[Supplied records]

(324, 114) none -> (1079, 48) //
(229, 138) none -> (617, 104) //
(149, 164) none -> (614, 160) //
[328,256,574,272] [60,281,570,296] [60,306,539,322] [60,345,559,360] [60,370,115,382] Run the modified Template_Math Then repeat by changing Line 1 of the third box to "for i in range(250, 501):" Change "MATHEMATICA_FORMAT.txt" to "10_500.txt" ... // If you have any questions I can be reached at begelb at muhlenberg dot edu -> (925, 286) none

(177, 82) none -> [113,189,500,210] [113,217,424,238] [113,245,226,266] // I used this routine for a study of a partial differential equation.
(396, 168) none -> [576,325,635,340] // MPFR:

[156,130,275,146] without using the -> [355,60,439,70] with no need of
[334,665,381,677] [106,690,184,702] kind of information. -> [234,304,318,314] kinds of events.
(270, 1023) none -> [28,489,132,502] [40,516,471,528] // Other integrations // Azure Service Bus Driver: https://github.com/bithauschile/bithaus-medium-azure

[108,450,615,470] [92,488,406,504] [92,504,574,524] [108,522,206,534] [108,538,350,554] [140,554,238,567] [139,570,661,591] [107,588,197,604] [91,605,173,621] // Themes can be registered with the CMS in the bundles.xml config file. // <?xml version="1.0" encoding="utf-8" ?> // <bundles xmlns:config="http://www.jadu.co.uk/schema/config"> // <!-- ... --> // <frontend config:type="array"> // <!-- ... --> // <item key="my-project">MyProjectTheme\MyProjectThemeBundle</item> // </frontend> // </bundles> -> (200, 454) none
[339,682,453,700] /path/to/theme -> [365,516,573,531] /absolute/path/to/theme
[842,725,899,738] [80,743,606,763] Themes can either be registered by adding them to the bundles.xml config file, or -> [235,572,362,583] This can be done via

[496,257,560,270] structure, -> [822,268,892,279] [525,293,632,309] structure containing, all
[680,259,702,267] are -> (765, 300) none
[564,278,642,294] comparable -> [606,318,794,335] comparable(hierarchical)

[/Supplied records]

*Work instructions*
Answer with the exact lines running from the one that contains "[156,130,275,146] without using" through the last line of the data. Include no other line.

*Answer section*
[156,130,275,146] without using the -> [355,60,439,70] with no need of
[334,665,381,677] [106,690,184,702] kind of information. -> [234,304,318,314] kinds of events.
(270, 1023) none -> [28,489,132,502] [40,516,471,528] // Other integrations // Azure Service Bus Driver: https://github.com/bithauschile/bithaus-medium-azure

[108,450,615,470] [92,488,406,504] [92,504,574,524] [108,522,206,534] [108,538,350,554] [140,554,238,567] [139,570,661,591] [107,588,197,604] [91,605,173,621] // Themes can be registered with the CMS in the bundles.xml config file. // <?xml version="1.0" encoding="utf-8" ?> // <bundles xmlns:config="http://www.jadu.co.uk/schema/config"> // <!-- ... --> // <frontend config:type="array"> // <!-- ... --> // <item key="my-project">MyProjectTheme\MyProjectThemeBundle</item> // </frontend> // </bundles> -> (200, 454) none
[339,682,453,700] /path/to/theme -> [365,516,573,531] /absolute/path/to/theme
[842,725,899,738] [80,743,606,763] Themes can either be registered by adding them to the bundles.xml config file, or -> [235,572,362,583] This can be done via

[496,257,560,270] structure, -> [822,268,892,279] [525,293,632,309] structure containing, all
[680,259,702,267] are -> (765, 300) none
[564,278,642,294] comparable -> [606,318,794,335] comparable(hierarchical)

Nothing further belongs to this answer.